In 2020, sixteen Montana residents, ages ranging from two to eighteen years old, filed suit against the state of Montana challenging a provision under the Montana Environmental Policy Act (“MEPA”) which prohibits state agencies from considering the impacts of climate change in their environmental reviews.[6] Relying on a section of the Montana Constitution that protects “the right to a clean and healthful environment,” the Plaintiffs, a uniquely vulnerable population to climate change, argued that they “have been and will continue to be harmed by the dangerous impacts of fossil fuels and the climate crisis.”[7]

An earlier Montana Supreme Court decision, Montana Environmental Information Center v. Department of Environmental Quality, recognized that Montanans’ constitutional right to a clean and healthful environment is a fundamental right and one that is intended to be preventative in nature. [8] Thus, the Court in Held applied strict scrutiny.[9] The Court ultimately concluded that “because of their unique vulnerabilities, their stages of development as youth, and their average longevity on the planet in the future, Plaintiffs face lifelong hardships resulting from climate change.”[10] As a result, the Court struck down the particular provision in the MEPA finding that it “prevents the availability of vital information” thereby “caus[ing] the State to ignore renewable energy alternatives.”[11]

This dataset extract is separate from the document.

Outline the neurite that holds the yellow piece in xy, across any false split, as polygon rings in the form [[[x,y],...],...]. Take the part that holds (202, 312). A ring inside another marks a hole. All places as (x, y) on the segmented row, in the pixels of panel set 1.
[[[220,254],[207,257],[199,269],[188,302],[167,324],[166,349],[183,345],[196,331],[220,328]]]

This sort of impact litigation—the kind that creates positive externalities by “chang[ing] the law for many rather than for an individual plaintiff”—“empowers citizen[s] and allow[s] them to play a primary role in the development of environmental jurisprudence.”[12] While Montana is unique in having a constitutional right to a clean and healthful environment,[13] and this case involves a narrow holding, the decision is still monumental for two reasons. First, it is the first time in U.S. history that the merits of a case led a court to rule that promoting fossil fuels violates young people’s constitutional rights.[14] Second, it marks “a turning point in this generation’s efforts to save the planet from the devastating effects of human-caused climate chaos.”[15] Over the last five years, the number of climate cases has more than doubled and, with Montana residents’ success, such litigation is expected to continue.[16]

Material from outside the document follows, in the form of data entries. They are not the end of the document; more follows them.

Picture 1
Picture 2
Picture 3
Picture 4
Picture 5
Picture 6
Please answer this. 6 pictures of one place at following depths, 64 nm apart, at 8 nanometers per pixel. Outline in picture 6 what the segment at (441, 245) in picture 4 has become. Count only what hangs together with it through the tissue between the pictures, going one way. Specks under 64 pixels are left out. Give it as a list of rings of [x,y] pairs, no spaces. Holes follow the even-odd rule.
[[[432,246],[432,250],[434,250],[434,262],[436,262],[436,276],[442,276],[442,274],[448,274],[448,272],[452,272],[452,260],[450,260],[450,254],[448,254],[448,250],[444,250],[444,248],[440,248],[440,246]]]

It has become abundantly clear that climate change poses a significant threat to providing and maintaining a healthy environment for present and future generations. And while large companies emitting fossil fuels have a greater responsibility to act first, we, as individuals, can and must take action as well. 

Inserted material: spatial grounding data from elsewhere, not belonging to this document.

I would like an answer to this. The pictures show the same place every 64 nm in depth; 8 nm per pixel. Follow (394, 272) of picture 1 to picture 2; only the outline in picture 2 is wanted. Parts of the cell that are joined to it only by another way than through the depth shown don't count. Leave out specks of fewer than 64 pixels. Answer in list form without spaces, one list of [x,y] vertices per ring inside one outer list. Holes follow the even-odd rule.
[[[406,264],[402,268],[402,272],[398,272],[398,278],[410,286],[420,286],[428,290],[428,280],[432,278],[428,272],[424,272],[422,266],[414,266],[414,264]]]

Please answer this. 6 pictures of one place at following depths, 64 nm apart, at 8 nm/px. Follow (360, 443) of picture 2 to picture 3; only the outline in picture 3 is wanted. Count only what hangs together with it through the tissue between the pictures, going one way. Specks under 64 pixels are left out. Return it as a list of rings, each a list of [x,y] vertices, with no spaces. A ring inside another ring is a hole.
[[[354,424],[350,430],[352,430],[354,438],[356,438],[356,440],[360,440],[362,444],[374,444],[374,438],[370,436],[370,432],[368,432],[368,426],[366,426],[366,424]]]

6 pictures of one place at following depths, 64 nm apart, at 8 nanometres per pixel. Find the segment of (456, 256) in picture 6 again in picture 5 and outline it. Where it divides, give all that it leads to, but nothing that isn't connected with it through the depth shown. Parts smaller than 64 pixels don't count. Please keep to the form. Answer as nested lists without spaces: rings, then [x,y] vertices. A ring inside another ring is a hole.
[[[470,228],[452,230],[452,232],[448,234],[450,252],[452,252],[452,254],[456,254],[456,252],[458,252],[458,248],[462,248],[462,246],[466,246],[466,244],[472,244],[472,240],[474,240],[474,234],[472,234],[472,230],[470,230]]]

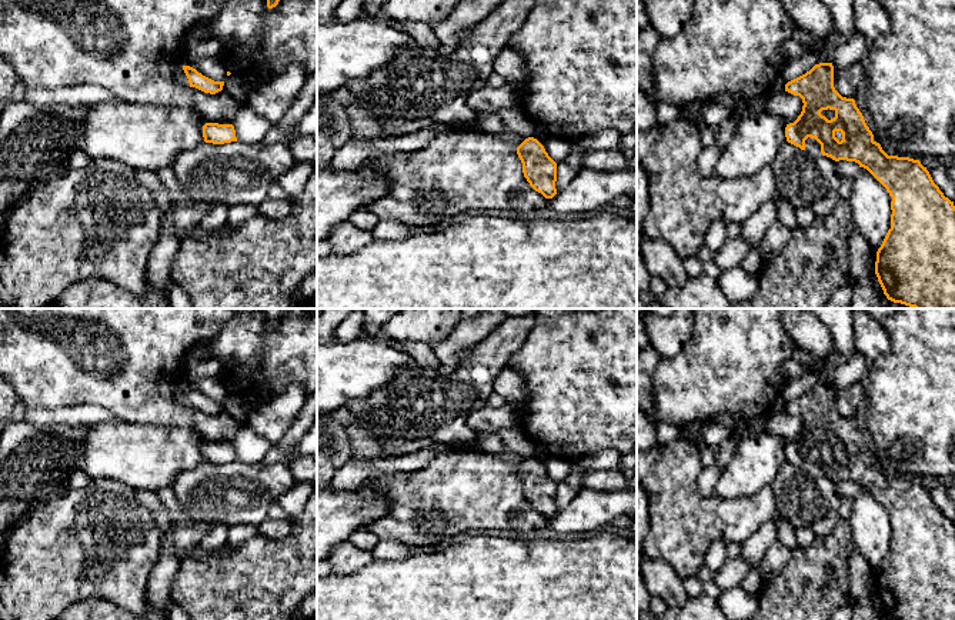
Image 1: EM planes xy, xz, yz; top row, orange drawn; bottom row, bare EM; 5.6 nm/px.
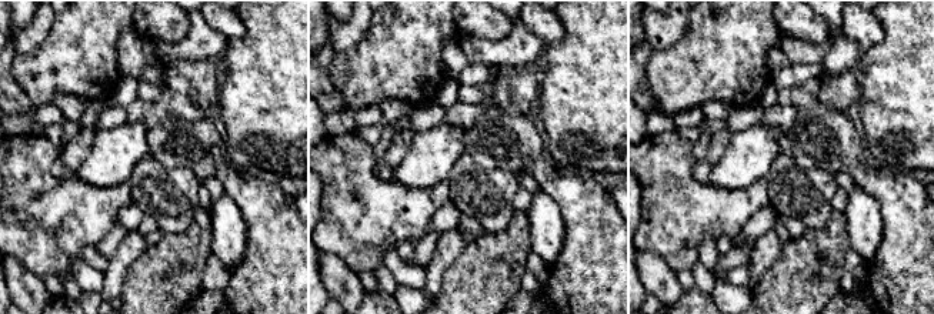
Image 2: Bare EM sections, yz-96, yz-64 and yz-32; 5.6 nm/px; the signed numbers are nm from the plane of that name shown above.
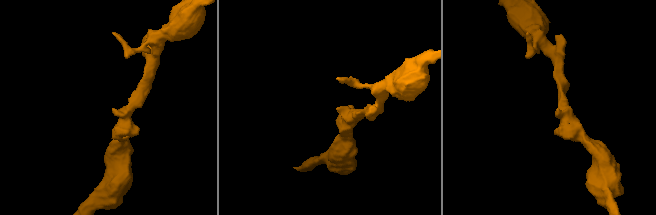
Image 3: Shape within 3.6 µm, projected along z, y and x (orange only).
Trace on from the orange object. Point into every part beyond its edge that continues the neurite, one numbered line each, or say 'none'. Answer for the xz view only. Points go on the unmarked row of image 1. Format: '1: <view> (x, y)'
none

[1] United States Environmental Protection Agency, Climate Change Indicators: U.S. and Global Temperature (2023),  https://www.epa.gov/climate-indicators/climate-change-indicators-us-and-global-temperature.

[2] World Health Organization, Climate change and health (Oct. 30, 2021), https://www.who.int/news-room/fact-sheets/detail/climate-change-and-health.  

[3] United Nations, What is Climate Change?https://www.un.org/en/climatechange/what-is-climate-change (explaining that human activities, particularly the burning of fossil fuels like coal, oil, and gas, “are causing greenhouse gases that are warming the world faster than at any time in at least the last two thousand years”).

[4] Josh Axelrod, Corporate Honesty and Climate Change: Time to Own Up and Act, Nat’l Res. Def. Council (Feb. 26, 2019), https://www.nrdc.org/bio/josh-axelrod/corporate-honesty-and-climate-change-time-own-and-act

[5] See Held v. Montana, No. CDV-2020-307 (D. Mont., Aug. 14, 2023). 

[6] Id. at 72. 

[7] Id. at 46. 

[8] See Mont. Env’t Info. Ctr. v. Dep’t of Env’t Quality, 988 P.2d 1236 (Mont. 1999).

[9] Katy Spence, Montana’s Right to a Clean & Healthful Environment, Mont. Env’t Info. Ctr. (Apr. 29, 2012), https://meic.org/montanas-right-to-a-clean-healthful-environment/

[10] Heldsupra note 5 at 33.

[11] Id. at 75.

[12] Sarah J. Morath, Individual Action, Collective Change: Six Ways Individuals Can Create Environmental Change, Harv. Law & Pol. Rev.1, 1–4 (2019).  

[13] Romany Webb, Environmental Rights in State Constitutions, Colum. Climate Sch. (Aug. 31, 2021), https://blogs.law.columbia.edu/climatechange/2021/08/31/environmental-rights-in-state-constitutions/ (explaining that only six states declare a right to a quality environment: Hawai’i, Illinois, Massachusetts, Montana, New York, and Pennsylvania).